Cholera’s silver lining…
According to American University of Paris historian Oleg Kobtzeff, cholera became an important factor in urban planning. “The idea of wider streets and sidewalks came as a result of cholera, as well as having a proper sewage system.” Paris had an underground sewage system by the beginning of the 19th century.
Where is cholera found?
The cholera bacterium is usually found in water or food sources that have been contaminated by feces (poop) from a person infected with cholera. Cholera is most likely to be found and spread in places with inadequate water treatment, poor sanitation, and inadequate hygiene.
“The cholera bacterium may also live in the environment in brackish rivers and coastal waters. Shellfish eaten raw have been a source of cholera, and a few persons in the U.S. have contracted cholera after eating raw or undercooked shellfish from the Gulf of Mexico.”

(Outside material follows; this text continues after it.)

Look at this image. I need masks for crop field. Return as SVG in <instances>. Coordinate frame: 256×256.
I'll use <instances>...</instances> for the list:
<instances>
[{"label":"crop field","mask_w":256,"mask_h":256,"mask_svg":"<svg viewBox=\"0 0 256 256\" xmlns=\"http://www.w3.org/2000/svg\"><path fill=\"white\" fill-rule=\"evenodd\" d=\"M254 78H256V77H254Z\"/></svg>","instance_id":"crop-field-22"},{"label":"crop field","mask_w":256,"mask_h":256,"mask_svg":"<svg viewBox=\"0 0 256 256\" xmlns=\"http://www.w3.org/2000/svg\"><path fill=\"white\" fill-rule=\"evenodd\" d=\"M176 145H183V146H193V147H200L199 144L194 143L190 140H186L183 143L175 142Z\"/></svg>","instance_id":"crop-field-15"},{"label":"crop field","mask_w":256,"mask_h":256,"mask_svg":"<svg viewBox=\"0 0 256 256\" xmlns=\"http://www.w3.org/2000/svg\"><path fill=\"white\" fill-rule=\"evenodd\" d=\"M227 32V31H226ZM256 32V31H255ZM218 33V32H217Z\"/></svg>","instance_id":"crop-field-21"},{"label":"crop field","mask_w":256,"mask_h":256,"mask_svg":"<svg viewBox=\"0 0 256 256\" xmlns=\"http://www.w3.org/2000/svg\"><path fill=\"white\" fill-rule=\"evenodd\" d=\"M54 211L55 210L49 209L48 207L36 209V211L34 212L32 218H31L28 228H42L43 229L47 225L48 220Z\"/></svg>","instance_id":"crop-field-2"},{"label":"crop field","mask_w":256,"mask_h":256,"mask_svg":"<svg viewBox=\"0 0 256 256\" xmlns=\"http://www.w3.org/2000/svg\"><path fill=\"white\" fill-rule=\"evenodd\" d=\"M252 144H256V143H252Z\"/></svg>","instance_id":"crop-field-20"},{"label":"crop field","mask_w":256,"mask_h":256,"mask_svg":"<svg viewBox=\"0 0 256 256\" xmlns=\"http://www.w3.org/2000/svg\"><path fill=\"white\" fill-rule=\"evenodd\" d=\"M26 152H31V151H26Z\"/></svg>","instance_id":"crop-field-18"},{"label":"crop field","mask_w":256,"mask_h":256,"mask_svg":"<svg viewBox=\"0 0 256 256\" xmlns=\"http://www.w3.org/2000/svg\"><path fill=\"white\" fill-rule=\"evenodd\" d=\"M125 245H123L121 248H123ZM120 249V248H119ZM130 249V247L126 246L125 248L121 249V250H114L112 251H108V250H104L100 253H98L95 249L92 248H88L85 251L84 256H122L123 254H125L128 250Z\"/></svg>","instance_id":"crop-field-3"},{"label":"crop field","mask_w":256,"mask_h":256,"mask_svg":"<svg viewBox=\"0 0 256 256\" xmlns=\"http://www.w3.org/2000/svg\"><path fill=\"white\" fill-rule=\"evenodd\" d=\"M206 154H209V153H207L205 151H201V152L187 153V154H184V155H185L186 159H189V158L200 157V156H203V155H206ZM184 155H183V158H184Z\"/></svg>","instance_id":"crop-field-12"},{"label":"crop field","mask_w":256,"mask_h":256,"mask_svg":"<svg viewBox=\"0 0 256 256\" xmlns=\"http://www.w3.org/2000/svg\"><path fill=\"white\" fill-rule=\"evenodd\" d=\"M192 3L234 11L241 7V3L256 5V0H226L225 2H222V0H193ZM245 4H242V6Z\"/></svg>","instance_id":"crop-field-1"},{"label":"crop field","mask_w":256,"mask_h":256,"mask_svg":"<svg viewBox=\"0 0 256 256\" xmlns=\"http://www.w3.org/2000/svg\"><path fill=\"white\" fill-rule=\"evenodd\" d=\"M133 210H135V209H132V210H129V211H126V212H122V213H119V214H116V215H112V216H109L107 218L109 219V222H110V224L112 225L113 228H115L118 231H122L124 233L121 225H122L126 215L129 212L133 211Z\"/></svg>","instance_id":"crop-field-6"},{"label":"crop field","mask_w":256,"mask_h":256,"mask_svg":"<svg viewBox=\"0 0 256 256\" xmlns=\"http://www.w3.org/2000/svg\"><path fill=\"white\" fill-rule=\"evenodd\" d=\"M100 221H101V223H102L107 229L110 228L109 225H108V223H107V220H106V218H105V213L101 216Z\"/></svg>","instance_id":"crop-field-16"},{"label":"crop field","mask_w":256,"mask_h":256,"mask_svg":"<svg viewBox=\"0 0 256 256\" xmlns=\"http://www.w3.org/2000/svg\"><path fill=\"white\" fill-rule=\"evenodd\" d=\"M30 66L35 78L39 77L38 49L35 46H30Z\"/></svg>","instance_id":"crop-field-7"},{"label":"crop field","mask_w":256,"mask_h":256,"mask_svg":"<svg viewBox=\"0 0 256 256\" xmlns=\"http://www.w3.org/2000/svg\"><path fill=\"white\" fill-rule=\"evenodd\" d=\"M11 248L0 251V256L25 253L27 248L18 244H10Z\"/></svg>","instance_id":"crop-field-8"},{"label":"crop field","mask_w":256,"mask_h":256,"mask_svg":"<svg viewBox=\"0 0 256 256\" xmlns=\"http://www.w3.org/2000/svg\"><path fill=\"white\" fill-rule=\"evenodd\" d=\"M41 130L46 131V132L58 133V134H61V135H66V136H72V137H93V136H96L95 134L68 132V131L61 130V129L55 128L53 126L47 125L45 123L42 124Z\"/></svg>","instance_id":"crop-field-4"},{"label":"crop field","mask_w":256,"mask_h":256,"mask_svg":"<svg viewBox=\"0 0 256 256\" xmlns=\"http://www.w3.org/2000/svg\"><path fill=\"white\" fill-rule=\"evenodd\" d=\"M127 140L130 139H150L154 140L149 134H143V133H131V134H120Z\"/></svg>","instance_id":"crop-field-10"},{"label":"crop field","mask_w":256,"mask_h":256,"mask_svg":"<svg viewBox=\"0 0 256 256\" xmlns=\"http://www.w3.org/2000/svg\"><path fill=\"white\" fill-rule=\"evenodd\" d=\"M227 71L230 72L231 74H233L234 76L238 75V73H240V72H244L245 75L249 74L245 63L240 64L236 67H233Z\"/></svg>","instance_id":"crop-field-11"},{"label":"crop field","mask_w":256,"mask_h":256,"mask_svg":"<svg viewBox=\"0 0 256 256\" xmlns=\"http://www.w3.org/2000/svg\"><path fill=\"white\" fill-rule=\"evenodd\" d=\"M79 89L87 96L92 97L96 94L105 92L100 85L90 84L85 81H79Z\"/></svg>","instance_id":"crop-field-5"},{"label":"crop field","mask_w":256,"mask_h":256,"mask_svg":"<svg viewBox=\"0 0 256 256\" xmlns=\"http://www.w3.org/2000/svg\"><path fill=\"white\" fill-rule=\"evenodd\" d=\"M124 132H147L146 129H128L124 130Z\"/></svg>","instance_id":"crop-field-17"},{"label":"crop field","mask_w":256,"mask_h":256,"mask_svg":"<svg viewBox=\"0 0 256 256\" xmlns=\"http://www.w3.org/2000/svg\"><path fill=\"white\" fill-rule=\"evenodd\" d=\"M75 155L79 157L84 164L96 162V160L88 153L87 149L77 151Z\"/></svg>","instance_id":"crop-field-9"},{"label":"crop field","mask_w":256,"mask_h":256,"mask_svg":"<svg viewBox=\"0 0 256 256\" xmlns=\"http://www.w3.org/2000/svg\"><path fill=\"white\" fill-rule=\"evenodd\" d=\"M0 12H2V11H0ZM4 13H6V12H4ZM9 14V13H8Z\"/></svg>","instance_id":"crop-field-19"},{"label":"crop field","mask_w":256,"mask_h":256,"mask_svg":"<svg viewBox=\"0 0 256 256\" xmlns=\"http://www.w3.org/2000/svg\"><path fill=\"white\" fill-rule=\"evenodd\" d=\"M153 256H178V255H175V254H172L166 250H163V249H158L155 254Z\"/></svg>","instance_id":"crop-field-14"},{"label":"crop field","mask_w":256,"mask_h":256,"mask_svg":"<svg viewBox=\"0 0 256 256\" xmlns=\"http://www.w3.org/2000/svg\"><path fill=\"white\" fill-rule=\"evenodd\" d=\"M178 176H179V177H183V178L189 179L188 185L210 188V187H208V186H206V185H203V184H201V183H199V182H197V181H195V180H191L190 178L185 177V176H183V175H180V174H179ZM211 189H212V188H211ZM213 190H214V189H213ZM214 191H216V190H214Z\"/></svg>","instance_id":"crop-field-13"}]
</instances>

— Center for Disease Control
Treating cholera the Indian way…
An Encylopedia.com report says, “The Indian’s treatment for cholera was not much more ridiculous than are some of the treatments of some of the so-called doctors of medicine. They dug two holes in the ground, about twenty inches apart.
“The patient lay stretched over the two, — vomit in one hole and purge in the other, and died stretched over the two, thus prepared, with a blanket thrown over him. Here I witnessed cramps which go with cholera dislocate hips and turn legs out from the body. I sometimes had to force the hips back to get the corpse in the coffin.”